Santa Cruz County, Arizona — Coronado National Forest — Harshaw Road

Monday, May 9, 2022 — 7:44 pm

I hired a local guy online to take me owling and show me Elf, Whiskered-Screech, and Spotted Owls, and a Mexican Whip-poor-will. I knew nothing about him. Earlier in the week, I’d taken a photo of a hummingbird at Ramsey Canyon that I thought might be a Calliope. Another birder suggested that I show it to his guide, which I did. The guide told me, convincingly, that it was a young male Broad-winged. Anyway, when Matthew showed up at the cabin on Monday evening, he turned out to be the guy who’d identified the hummer for me the day before.
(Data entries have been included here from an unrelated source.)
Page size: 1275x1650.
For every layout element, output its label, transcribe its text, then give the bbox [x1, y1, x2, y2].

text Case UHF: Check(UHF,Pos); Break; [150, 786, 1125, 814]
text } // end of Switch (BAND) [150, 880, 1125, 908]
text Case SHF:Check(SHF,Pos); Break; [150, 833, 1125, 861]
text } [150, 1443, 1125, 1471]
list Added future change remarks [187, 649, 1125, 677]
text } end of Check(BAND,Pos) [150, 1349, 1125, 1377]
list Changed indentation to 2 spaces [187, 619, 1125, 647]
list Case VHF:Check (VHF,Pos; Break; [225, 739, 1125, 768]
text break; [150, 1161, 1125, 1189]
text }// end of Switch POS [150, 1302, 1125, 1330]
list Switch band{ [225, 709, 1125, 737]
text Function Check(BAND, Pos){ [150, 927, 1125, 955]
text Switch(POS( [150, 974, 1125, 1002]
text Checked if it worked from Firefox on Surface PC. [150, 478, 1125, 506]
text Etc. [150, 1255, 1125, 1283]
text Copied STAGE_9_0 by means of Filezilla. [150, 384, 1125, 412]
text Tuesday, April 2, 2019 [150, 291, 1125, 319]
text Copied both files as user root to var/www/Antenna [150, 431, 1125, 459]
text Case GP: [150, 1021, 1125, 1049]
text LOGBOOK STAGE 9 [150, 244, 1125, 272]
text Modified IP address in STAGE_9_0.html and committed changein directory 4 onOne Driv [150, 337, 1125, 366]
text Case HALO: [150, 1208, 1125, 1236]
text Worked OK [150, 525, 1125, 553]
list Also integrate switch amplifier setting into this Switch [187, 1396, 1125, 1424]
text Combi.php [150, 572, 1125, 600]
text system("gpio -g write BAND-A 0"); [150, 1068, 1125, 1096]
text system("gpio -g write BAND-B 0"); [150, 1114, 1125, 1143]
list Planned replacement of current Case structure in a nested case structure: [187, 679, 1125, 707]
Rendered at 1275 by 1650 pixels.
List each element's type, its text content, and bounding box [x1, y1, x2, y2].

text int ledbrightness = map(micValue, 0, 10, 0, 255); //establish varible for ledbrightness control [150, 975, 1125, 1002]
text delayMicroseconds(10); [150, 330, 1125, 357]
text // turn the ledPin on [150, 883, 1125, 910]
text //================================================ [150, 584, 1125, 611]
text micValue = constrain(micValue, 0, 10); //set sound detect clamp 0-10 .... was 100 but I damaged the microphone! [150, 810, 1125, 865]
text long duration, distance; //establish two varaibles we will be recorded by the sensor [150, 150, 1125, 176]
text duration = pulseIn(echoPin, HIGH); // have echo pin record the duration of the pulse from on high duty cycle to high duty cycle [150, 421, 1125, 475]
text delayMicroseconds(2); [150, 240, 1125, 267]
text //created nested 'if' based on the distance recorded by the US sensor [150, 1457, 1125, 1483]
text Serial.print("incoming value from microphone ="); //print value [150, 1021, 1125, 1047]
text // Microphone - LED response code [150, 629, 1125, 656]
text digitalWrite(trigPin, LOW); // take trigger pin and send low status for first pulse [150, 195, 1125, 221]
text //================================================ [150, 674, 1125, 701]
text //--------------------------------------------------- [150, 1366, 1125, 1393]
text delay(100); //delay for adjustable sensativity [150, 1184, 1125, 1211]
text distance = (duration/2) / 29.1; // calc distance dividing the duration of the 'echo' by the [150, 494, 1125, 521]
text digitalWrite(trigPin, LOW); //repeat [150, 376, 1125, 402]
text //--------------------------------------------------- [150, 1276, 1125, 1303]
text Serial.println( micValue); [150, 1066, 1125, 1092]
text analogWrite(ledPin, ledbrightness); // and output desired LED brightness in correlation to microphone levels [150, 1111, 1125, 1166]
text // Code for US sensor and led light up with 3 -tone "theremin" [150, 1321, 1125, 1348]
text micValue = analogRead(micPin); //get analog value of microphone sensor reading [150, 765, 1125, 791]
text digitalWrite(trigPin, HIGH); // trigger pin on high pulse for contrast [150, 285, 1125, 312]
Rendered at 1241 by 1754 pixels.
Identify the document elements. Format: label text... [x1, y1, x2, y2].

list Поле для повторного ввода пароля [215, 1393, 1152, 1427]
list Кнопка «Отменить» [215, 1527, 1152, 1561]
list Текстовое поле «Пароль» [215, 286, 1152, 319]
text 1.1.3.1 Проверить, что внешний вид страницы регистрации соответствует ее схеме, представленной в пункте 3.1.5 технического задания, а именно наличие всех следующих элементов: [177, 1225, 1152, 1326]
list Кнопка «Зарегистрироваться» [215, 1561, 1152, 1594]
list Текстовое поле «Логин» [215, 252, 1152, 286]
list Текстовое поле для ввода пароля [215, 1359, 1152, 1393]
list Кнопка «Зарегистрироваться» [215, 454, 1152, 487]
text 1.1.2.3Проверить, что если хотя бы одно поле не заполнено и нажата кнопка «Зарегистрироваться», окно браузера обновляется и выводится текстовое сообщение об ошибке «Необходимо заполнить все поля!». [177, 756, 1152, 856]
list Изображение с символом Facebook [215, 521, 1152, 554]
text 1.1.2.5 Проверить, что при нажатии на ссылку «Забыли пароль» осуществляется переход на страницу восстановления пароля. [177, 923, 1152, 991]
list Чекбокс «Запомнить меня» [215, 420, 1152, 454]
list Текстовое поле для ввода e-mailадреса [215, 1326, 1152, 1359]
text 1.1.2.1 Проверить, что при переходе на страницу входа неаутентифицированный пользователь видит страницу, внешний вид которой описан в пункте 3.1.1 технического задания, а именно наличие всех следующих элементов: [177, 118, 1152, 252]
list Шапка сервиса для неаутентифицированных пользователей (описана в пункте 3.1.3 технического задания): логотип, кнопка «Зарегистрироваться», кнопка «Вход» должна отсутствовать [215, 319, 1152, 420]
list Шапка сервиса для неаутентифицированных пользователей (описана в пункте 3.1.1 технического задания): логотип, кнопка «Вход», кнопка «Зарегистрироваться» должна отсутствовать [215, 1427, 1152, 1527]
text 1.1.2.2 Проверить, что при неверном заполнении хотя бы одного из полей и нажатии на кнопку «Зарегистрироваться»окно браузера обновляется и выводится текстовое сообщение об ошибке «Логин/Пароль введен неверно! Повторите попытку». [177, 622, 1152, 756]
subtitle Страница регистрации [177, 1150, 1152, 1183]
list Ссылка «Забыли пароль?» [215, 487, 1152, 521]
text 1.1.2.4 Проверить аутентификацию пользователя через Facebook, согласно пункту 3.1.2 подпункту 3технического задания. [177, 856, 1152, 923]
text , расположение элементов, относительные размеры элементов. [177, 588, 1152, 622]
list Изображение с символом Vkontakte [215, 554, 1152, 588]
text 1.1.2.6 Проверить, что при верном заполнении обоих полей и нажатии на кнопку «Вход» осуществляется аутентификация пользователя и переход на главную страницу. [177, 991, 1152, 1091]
He picked me up at 7:30 and drove us east into the Coronado National Forest, perhaps eight miles from Patagonia. Right at dusk, we got out near a large sycamore in a clearing along the road.

The evening got off to a rocky start when Matthew realized I didn’t know the proper nighttime settings for my camera. He made a snide remark to the effect that, when he was calling owls, it wasn’t the best time to be trying to figure out my camera. But as the evening went on, and I showed him the pictures I’d taken of a butterfly and a kingsnake, and we found out we’d both gotten started as birders by reading Adventures in Birding by Jean Piatt, things got better, and he worked hard to show me the birds.

While a couple of nearby cows looked on, he played Elf Owl calls and tracked one of the responding birds. It’s the smallest owl in the world, and it’s tiny — about the size of a cell phone. The call is a series of high-pitched, squeaky barks. Matthew said we were looking at the female — I guess he could tell by the call. I figured out how to set my camera and got three photos while he shined his flashlight on the bird. He said my pictures were better than those taken by a couple hotshots with tons of equipment (who claimed to be professionals) that he’d taken out the night before. I only saw the owl for about 15 seconds, mostly through the lens of my camera, so I don’t feel like I got very well acquainted with the species.

We heard others calling in the woods later when we were tracking Whiskered Screech-Owls and Mexican Whip-poor-wills. Matthew played the calls of the Spotted Owl once, but there was no response. And since it’s an endangered species, and you’re not supposed to play their calls, we left it at that.